The paper tackles the computational inefficiency of network embedding methods by proposing Progle, a method that is 10x to 100x faster than existing approaches while achieving comparable or superior accuracy on tasks like node classification and link prediction.
Network embedding aims to learn low-dimensional representations of nodes in a network, while the network structure and inherent properties are preserved. It has attracted tremendous attention recently due to significant progress in downstream network learning tasks, such as node classification, link prediction, and visualization. However, most existing network embedding methods suffer from the expensive computations due to the large volume of networks. In this paper, we propose a $10\times \sim 100\times$ faster network embedding method, called Progle, by elegantly utilizing the sparsity property of online networks and spectral analysis. In Progle, we first construct a \textit{sparse} proximity matrix and train the network embedding efficiently via sparse matrix decomposition. Then we introduce a network propagation pattern via spectral analysis to incorporate local and global structure information into the embedding. Besides, this model can be generalized to integrate network information into other insufficiently trained embeddings at speed.

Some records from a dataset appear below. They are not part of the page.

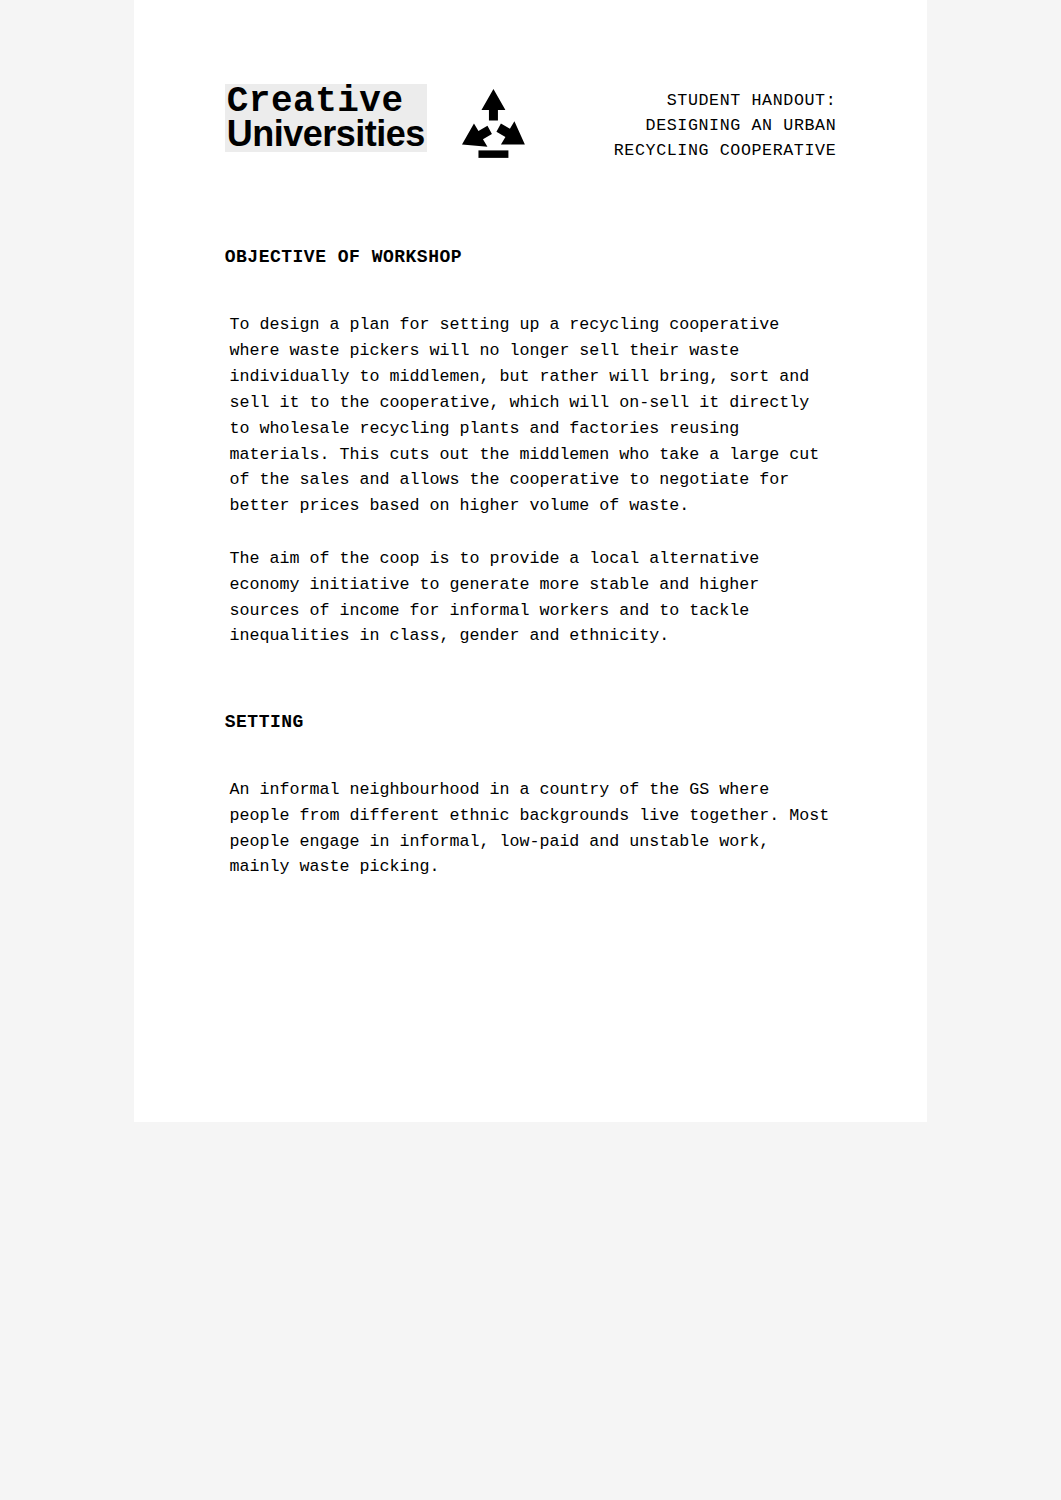Creative Universities
Student handout:
Designing an urban
recycling cooperative
Objective of workshop
To design a plan for setting up a recycling cooperative where waste pickers will no longer sell their waste individually to middlemen, but rather will bring, sort and sell it to the cooperative, which will on-sell it directly to wholesale recycling plants and factories reusing materials. This cuts out the middlemen who take a large cut of the sales and allows the cooperative to negotiate for better prices based on higher volume of waste.
The aim of the coop is to provide a local alternative economy initiative to generate more stable and higher sources of income for informal workers and to tackle inequalities in class, gender and ethnicity.
Setting
An informal neighbourhood in a country of the GS where people from different ethnic backgrounds live together. Most people engage in informal, low-paid and unstable work, mainly waste picking.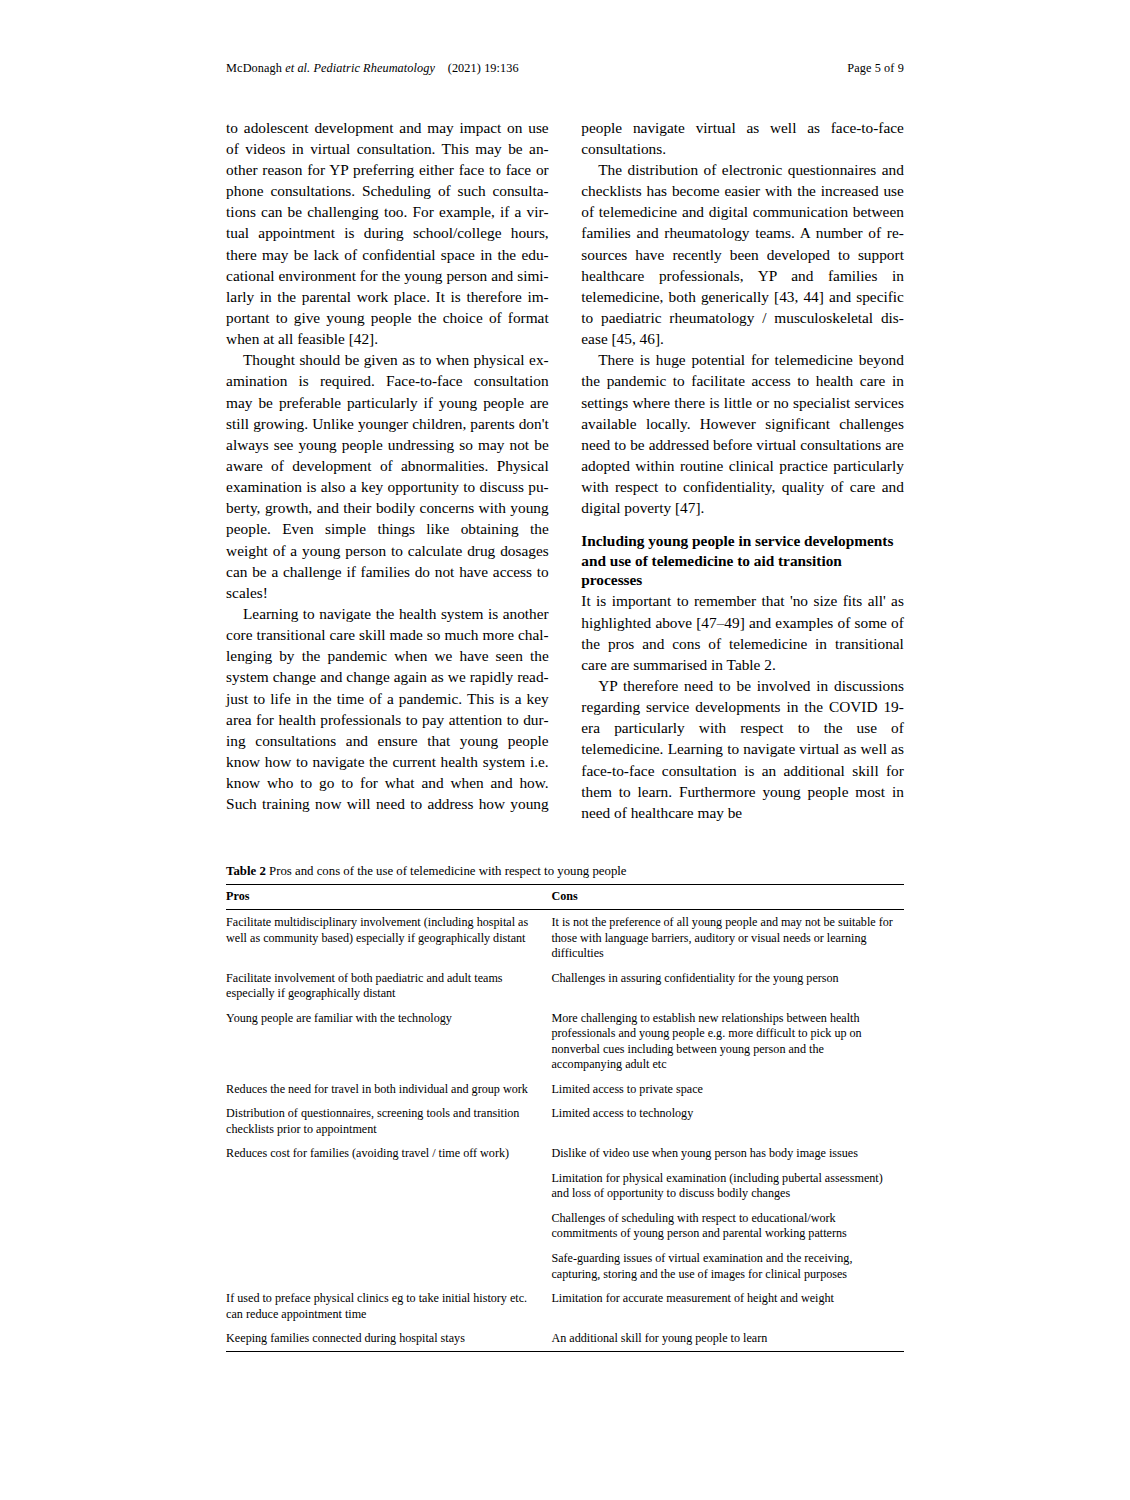McDonagh et al. Pediatric Rheumatology (2021) 19:136
Page 5 of 9
to adolescent development and may impact on use of videos in virtual consultation. This may be another reason for YP preferring either face to face or phone consultations. Scheduling of such consultations can be challenging too. For example, if a virtual appointment is during school/college hours, there may be lack of confidential space in the educational environment for the young person and similarly in the parental work place. It is therefore important to give young people the choice of format when at all feasible [42].
Thought should be given as to when physical examination is required. Face-to-face consultation may be preferable particularly if young people are still growing. Unlike younger children, parents don't always see young people undressing so may not be aware of development of abnormalities. Physical examination is also a key opportunity to discuss puberty, growth, and their bodily concerns with young people. Even simple things like obtaining the weight of a young person to calculate drug dosages can be a challenge if families do not have access to scales!
Learning to navigate the health system is another core transitional care skill made so much more challenging by the pandemic when we have seen the system change and change again as we rapidly readjust to life in the time of a pandemic. This is a key area for health professionals to pay attention to during consultations and ensure that young people know how to navigate the current health system i.e. know who to go to for what and when and how. Such training now will need to address how young people navigate virtual as well as face-to-face consultations.
The distribution of electronic questionnaires and checklists has become easier with the increased use of telemedicine and digital communication between families and rheumatology teams. A number of resources have recently been developed to support healthcare professionals, YP and families in telemedicine, both generically [43, 44] and specific to paediatric rheumatology / musculoskeletal disease [45, 46].
There is huge potential for telemedicine beyond the pandemic to facilitate access to health care in settings where there is little or no specialist services available locally. However significant challenges need to be addressed before virtual consultations are adopted within routine clinical practice particularly with respect to confidentiality, quality of care and digital poverty [47].
Including young people in service developments and use of telemedicine to aid transition processes
It is important to remember that 'no size fits all' as highlighted above [47–49] and examples of some of the pros and cons of telemedicine in transitional care are summarised in Table 2.
YP therefore need to be involved in discussions regarding service developments in the COVID 19-era particularly with respect to the use of telemedicine. Learning to navigate virtual as well as face-to-face consultation is an additional skill for them to learn. Furthermore young people most in need of healthcare may be
Table 2 Pros and cons of the use of telemedicine with respect to young people
| Pros | Cons |
| --- | --- |
| Facilitate multidisciplinary involvement (including hospital as well as community based) especially if geographically distant | It is not the preference of all young people and may not be suitable for those with language barriers, auditory or visual needs or learning difficulties |
| Facilitate involvement of both paediatric and adult teams especially if geographically distant | Challenges in assuring confidentiality for the young person |
| Young people are familiar with the technology | More challenging to establish new relationships between health professionals and young people e.g. more difficult to pick up on nonverbal cues including between young person and the accompanying adult etc |
| Reduces the need for travel in both individual and group work | Limited access to private space |
| Distribution of questionnaires, screening tools and transition checklists prior to appointment | Limited access to technology |
| Reduces cost for families (avoiding travel / time off work) | Dislike of video use when young person has body image issues |
| | Limitation for physical examination (including pubertal assessment) and loss of opportunity to discuss bodily changes |
| | Challenges of scheduling with respect to educational/work commitments of young person and parental working patterns |
| | Safe-guarding issues of virtual examination and the receiving, capturing, storing and the use of images for clinical purposes |
| If used to preface physical clinics eg to take initial history etc. can reduce appointment time | Limitation for accurate measurement of height and weight |
| Keeping families connected during hospital stays | An additional skill for young people to learn |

Benefiting from sparse spectral network embedding, our experiment on four different datasets shows that Progle outperforms or is comparable to state-of-the-art unsupervised comparison approaches---DeepWalk, LINE, node2vec, GraRep, and HOPE, regarding accuracy, while is $10\times$ faster than the fastest word2vec-based method. Finally, we validate the scalability of Progle both in real large-scale networks and multiple scales of synthetic networks.